Tatapannya tajam namun sikapnya terlihat tenang. Seolah pertandingan ini hanyalah rutinitas biasa.
Berbeda jauh dengan Juna dan teman-temannya yang baru pertama kali tampil di kompetisi sebesar ini.
Namun anehnya, melihat ekspresi lawan justru membuat Juna semakin tenang. Sebisa mungkin Juna dan yang lainnya berusaha untuk lebih rileks, kalau mereka terus gugup itu sama saja mereka kalah sebelum berperang.
Tidak lama pluit panjang terdengar. Kedua tim dipanggil menuju tengah lapangan.
Seorang wasit berdiri di tengah dan meminta masing-masing kapten untuk berdiri di depannya. Wasit memberikan isyarat untuk mereka berjabat tangan satu sama lain sebagai tanda permainan yang adil dan sportif.
"Gue harap kita bisa saling bermain dengan baik."
"Gue juga."
"Semoga pertandingan kita seru." ucap sang kapten lawan lagi.
Percakapan singkat terjadi di antara kedua kapten klub.
Setelah itu mereka kembali ke posisi masing-masing. Wasit memeriksa susunan pemain.
Petugas pencatat skor sudah bersiap, dan panitia pertandingan memberikan aba-aba terakhir.
Rio berdiri di luar garis lapangan sambil memperhatikan semuanya.
Tangannya mengepal tanpa sadar.
Ini bukan lagi latihan, bukan lagi simulasi, dan bukan pula pertandingan persahabatan melawan White Lily ataupun Elang.
Ini adalah pertandingan resmi pertama mereka.
Langkah awal Harimau Putih untuk kembali dikenal.
Juna menatap bola takraw yang berada di tangan wasit. Ia menarik napas panjang, lalu mengembuskannya perlahan.

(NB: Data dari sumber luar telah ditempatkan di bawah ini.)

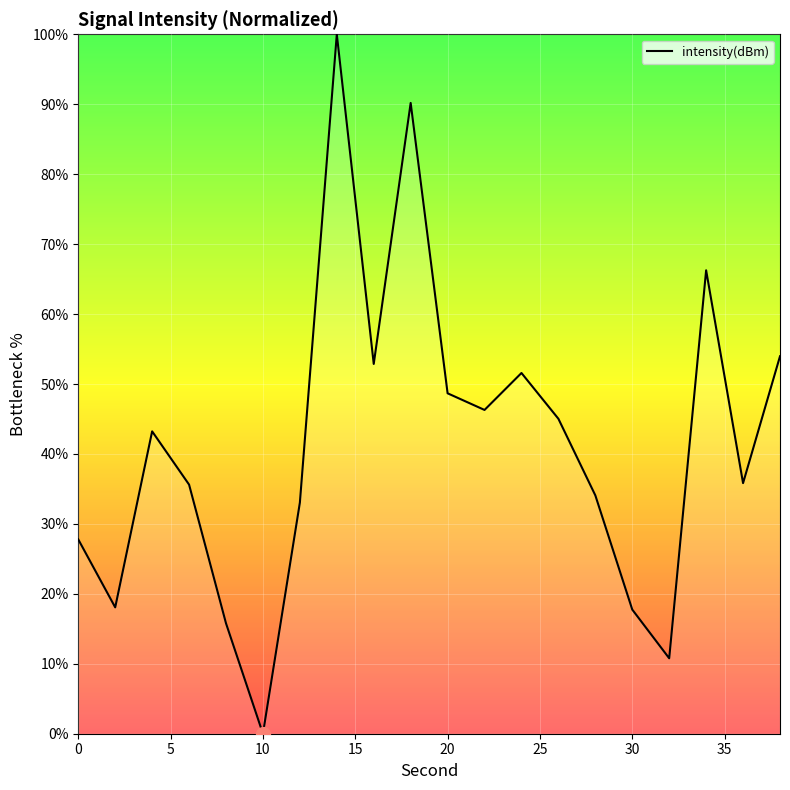

What is the maximum value shown in the chart?

100.0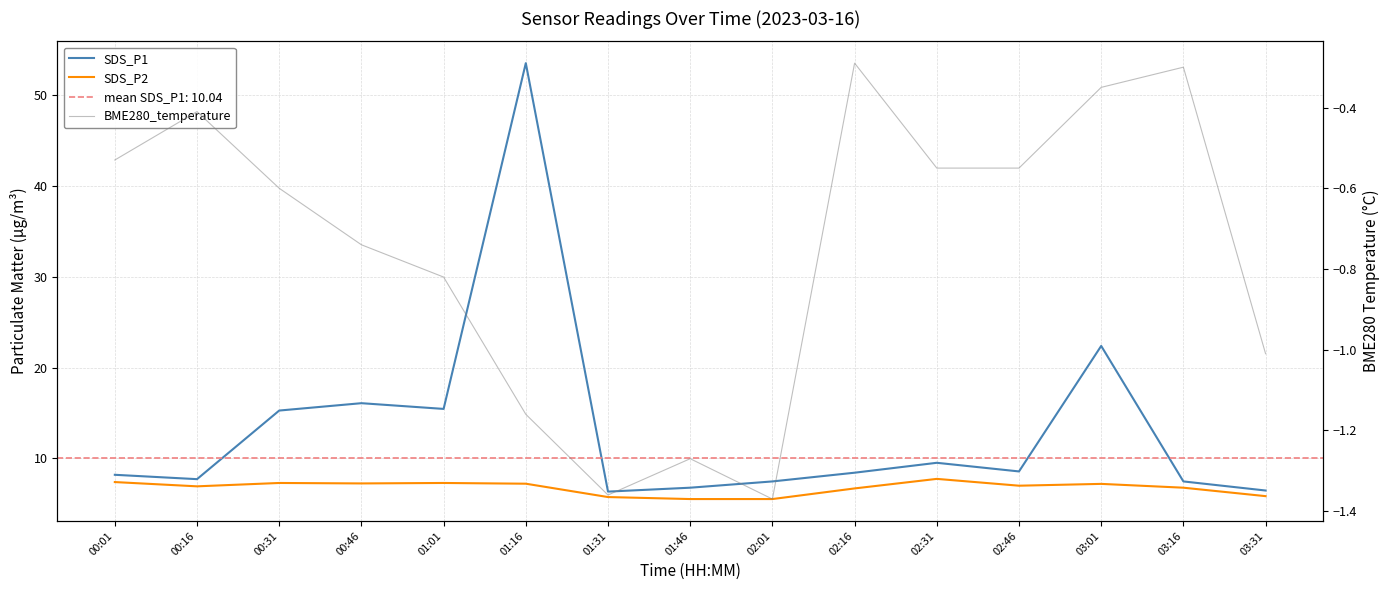

Does the chart have visible grid lines?

Yes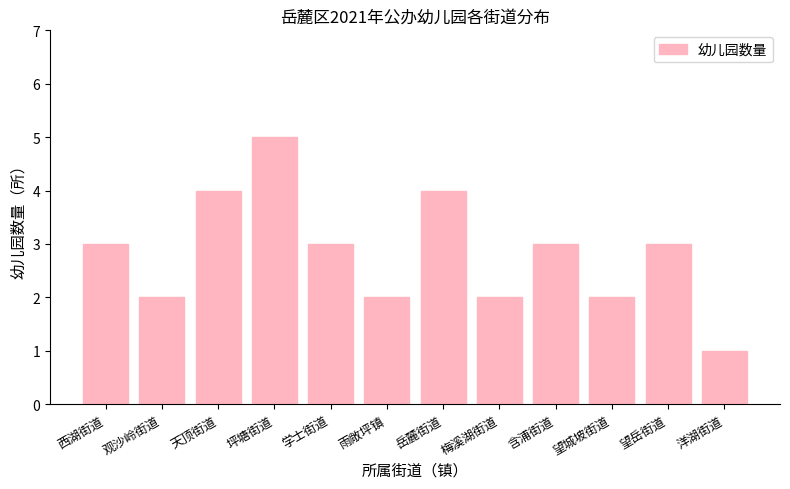

How many categories are shown in the chart?

12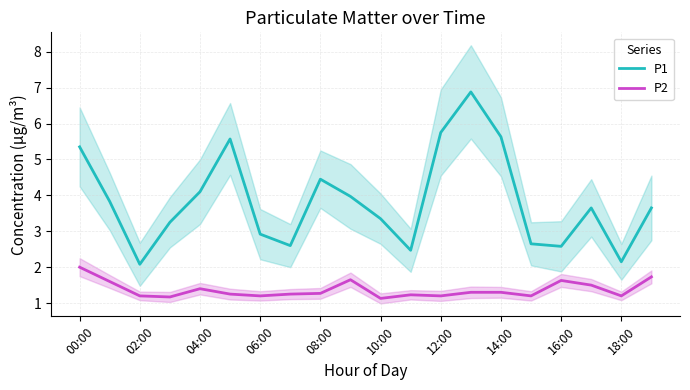

True or false: P2 and P1 intersect in this chart.

False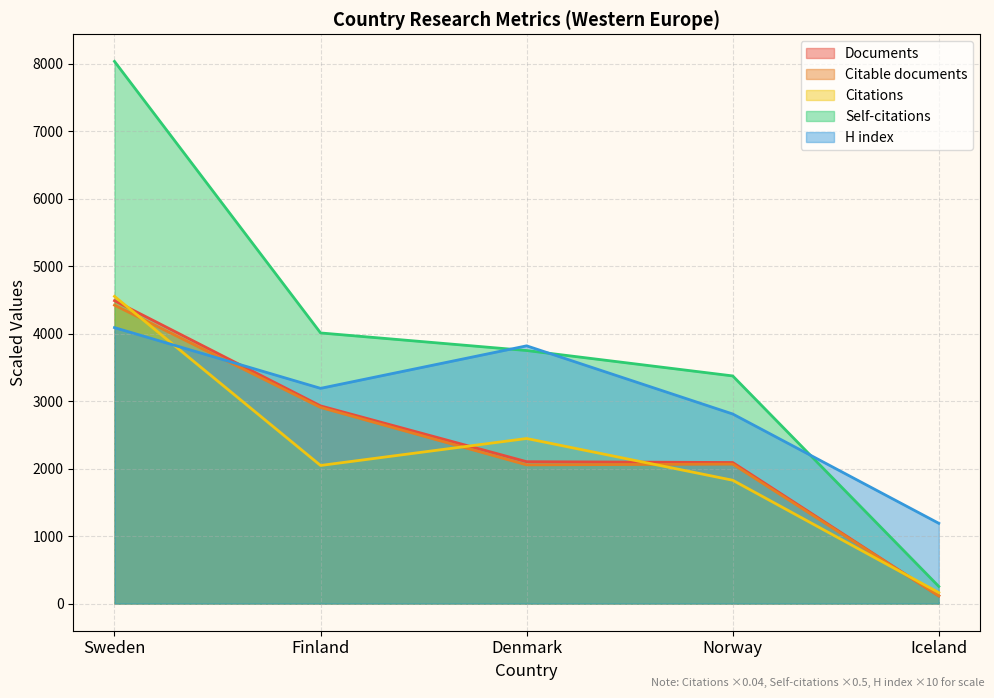

Where do Documents and Citations first cross each other?

Sweden and Finland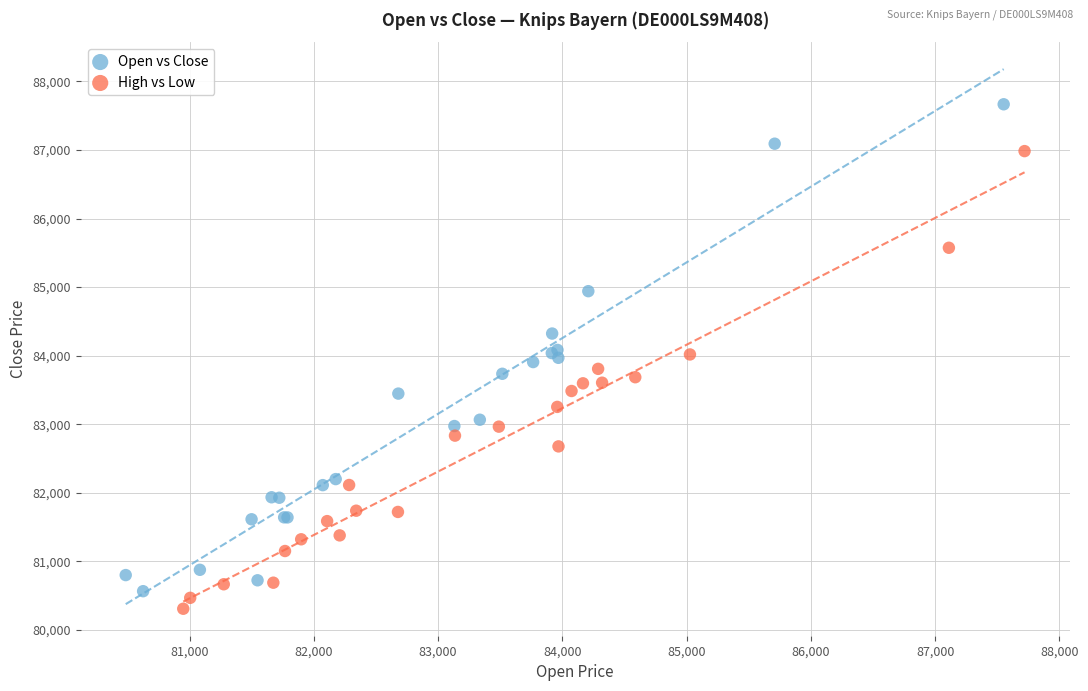

Which series has the widest spread of Y values?

Open vs Close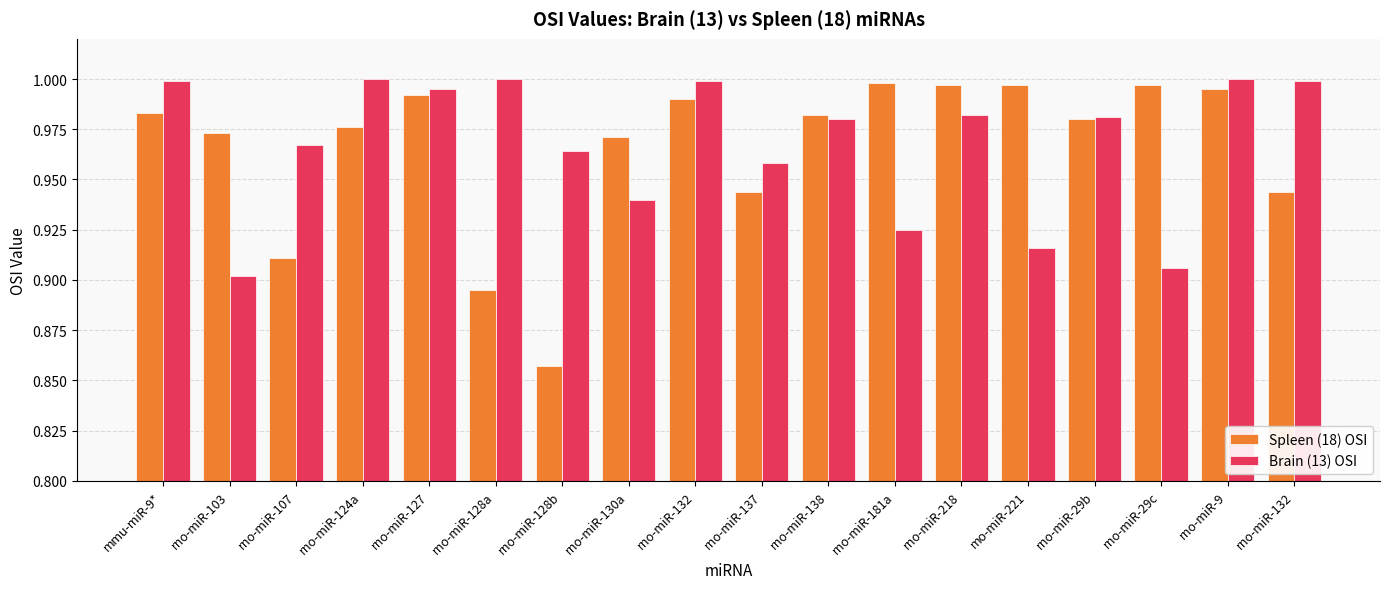

At how many categories does at least one series exceed 0?

18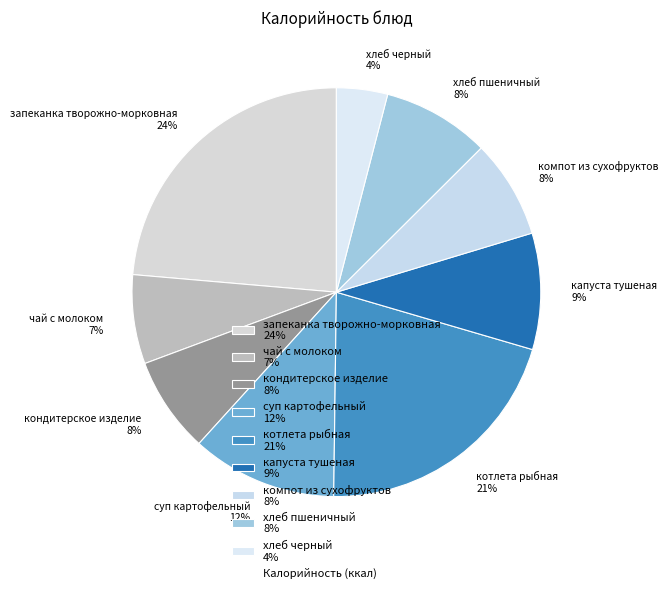

How many segments does this pie chart have?

9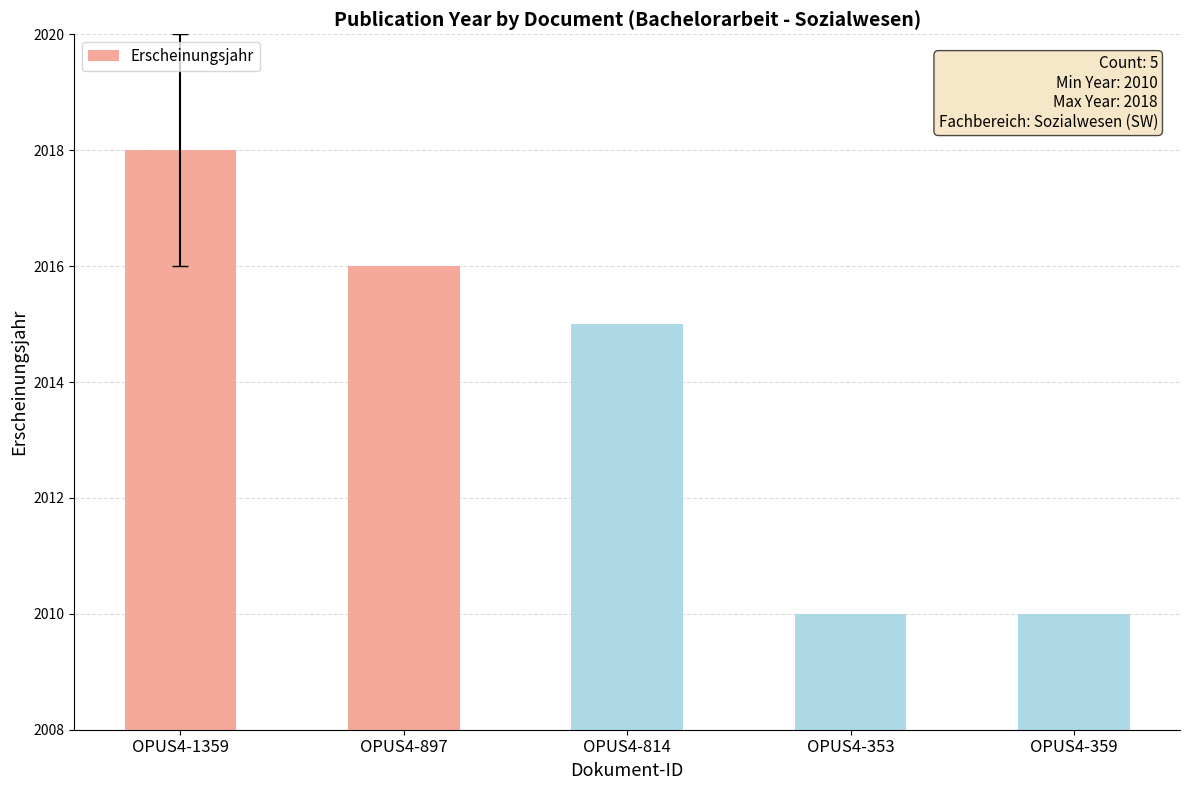

Read the value at OPUS4-1359.

2018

Suara penonton mulai memudar di telinganya, yang tersisa hanyalah lapangan, rekan satu timnya, dan bola yang sebentar lagi akan dimainkan.
Wasit mengangkat tangan.
"Kedua tim siap?"
"Siap!"
"Siap!"
Pluit diletakkan di bibir sang wasit.
Juna mengepalkan tangannya. Radi memperbaiki posisi berdirinya. Genta menatap lurus ke depan. Dan tepat saat suara pluit pertama menggema di seluruh arena pertandingan, perjalanan Harimau Putih di kompetisi antar sekolah akhirnya benar-benar dimulai.